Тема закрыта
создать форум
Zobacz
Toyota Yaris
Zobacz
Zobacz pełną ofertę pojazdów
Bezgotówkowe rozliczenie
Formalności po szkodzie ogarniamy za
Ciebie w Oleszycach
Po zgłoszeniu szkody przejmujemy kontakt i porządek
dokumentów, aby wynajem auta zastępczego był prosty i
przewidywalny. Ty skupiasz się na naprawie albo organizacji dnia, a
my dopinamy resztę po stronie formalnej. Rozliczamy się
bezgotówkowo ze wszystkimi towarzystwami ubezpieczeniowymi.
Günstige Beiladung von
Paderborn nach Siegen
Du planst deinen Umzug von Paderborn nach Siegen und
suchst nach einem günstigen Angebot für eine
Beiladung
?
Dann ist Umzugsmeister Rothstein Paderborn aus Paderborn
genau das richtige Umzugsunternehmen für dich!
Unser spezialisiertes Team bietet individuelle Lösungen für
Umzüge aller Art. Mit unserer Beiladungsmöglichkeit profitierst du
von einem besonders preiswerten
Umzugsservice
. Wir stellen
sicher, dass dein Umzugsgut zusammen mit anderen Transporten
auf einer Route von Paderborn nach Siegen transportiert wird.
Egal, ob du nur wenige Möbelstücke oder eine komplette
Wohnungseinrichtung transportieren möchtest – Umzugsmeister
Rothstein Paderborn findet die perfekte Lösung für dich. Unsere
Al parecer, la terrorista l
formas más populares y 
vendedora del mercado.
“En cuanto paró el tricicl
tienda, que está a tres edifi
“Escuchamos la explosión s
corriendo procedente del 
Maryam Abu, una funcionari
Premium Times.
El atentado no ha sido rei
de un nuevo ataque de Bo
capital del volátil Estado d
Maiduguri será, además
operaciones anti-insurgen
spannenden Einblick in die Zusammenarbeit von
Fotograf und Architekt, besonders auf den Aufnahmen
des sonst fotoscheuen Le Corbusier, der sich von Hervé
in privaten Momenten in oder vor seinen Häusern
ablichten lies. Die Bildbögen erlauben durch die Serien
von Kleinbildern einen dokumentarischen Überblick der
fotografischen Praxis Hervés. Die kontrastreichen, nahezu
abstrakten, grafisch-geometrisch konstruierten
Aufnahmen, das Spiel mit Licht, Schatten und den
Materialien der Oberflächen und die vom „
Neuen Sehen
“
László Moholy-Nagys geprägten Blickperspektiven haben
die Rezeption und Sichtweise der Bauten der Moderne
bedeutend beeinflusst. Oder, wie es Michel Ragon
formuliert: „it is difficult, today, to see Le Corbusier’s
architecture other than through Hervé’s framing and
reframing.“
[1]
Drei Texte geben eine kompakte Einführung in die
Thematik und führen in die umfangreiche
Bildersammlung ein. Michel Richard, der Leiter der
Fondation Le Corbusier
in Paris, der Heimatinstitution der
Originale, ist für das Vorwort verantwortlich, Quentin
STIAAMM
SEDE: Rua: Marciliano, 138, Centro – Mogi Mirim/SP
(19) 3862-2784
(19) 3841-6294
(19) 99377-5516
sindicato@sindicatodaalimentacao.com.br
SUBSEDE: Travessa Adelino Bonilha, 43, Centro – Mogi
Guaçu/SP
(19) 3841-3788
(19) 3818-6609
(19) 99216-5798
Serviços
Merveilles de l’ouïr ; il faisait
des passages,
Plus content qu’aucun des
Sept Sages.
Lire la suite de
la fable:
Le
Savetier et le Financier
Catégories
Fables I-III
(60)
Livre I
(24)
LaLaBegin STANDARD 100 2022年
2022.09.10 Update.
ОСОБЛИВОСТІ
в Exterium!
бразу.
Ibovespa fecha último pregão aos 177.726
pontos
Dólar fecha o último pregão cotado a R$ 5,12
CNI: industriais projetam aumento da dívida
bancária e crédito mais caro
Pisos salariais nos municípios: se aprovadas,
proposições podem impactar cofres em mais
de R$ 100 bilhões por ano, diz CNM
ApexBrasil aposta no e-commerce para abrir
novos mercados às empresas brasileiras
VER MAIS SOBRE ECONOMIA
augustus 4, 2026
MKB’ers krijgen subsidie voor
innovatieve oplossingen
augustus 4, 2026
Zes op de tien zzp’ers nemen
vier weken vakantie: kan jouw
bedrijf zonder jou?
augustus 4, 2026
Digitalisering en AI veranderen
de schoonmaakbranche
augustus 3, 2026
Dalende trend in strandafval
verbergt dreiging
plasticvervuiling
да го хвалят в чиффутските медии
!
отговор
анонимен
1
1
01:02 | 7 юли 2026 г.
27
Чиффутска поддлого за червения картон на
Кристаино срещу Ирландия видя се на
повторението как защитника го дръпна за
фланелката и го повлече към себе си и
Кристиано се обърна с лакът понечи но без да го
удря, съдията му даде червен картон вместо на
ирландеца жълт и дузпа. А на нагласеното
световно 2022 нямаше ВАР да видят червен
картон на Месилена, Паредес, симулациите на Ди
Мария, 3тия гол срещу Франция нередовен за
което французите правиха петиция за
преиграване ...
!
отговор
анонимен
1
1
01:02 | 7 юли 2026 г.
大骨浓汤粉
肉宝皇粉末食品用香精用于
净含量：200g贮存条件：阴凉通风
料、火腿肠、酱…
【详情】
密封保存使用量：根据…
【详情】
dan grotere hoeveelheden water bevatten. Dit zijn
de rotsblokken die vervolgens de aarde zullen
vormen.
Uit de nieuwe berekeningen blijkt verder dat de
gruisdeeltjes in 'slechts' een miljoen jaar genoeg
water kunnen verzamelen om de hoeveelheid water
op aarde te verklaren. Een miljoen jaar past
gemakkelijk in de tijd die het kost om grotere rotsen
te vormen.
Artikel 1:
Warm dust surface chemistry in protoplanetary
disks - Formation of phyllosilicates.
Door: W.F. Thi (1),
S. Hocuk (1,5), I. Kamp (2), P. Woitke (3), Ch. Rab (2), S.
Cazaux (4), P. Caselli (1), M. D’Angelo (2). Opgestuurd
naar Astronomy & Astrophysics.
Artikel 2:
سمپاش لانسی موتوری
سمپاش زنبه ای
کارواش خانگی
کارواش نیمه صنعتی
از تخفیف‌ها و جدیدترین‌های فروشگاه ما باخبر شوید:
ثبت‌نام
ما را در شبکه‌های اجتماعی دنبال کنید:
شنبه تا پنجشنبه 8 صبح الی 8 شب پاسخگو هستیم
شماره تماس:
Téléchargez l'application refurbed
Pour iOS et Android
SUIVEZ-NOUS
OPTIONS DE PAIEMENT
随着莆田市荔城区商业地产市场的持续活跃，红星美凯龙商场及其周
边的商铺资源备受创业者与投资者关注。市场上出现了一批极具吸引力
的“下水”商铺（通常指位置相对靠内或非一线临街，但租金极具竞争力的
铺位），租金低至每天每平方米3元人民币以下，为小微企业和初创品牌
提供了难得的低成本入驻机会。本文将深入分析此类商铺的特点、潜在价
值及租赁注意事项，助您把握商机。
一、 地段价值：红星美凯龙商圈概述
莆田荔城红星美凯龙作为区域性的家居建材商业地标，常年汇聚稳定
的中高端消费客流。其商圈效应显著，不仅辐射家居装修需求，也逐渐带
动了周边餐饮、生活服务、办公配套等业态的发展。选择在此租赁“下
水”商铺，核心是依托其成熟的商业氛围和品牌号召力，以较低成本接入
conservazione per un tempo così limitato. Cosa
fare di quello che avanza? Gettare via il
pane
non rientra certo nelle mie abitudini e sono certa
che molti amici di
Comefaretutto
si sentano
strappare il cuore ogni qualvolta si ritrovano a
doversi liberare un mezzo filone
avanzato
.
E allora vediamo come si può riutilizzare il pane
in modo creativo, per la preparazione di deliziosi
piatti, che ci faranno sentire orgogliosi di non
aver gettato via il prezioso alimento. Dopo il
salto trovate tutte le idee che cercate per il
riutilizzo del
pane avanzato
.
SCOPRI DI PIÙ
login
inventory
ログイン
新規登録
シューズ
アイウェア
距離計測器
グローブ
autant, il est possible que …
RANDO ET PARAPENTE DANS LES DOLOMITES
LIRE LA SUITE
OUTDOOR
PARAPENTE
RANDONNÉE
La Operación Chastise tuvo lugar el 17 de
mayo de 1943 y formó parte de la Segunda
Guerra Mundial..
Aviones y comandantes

About this task: Only one stretch of the data above is needed. Restate it word for word, from the line containing "bancária e crédito mais caro" through the line containing "de schoonmaakbranche", both ends included.

Result of the exercise:
bancária e crédito mais caro
Pisos salariais nos municípios: se aprovadas,
proposições podem impactar cofres em mais
de R$ 100 bilhões por ano, diz CNM
ApexBrasil aposta no e-commerce para abrir
novos mercados às empresas brasileiras
VER MAIS SOBRE ECONOMIA
augustus 4, 2026
MKB’ers krijgen subsidie voor
innovatieve oplossingen
augustus 4, 2026
Zes op de tien zzp’ers nemen
vier weken vakantie: kan jouw
bedrijf zonder jou?
augustus 4, 2026
Digitalisering en AI veranderen
de schoonmaakbranche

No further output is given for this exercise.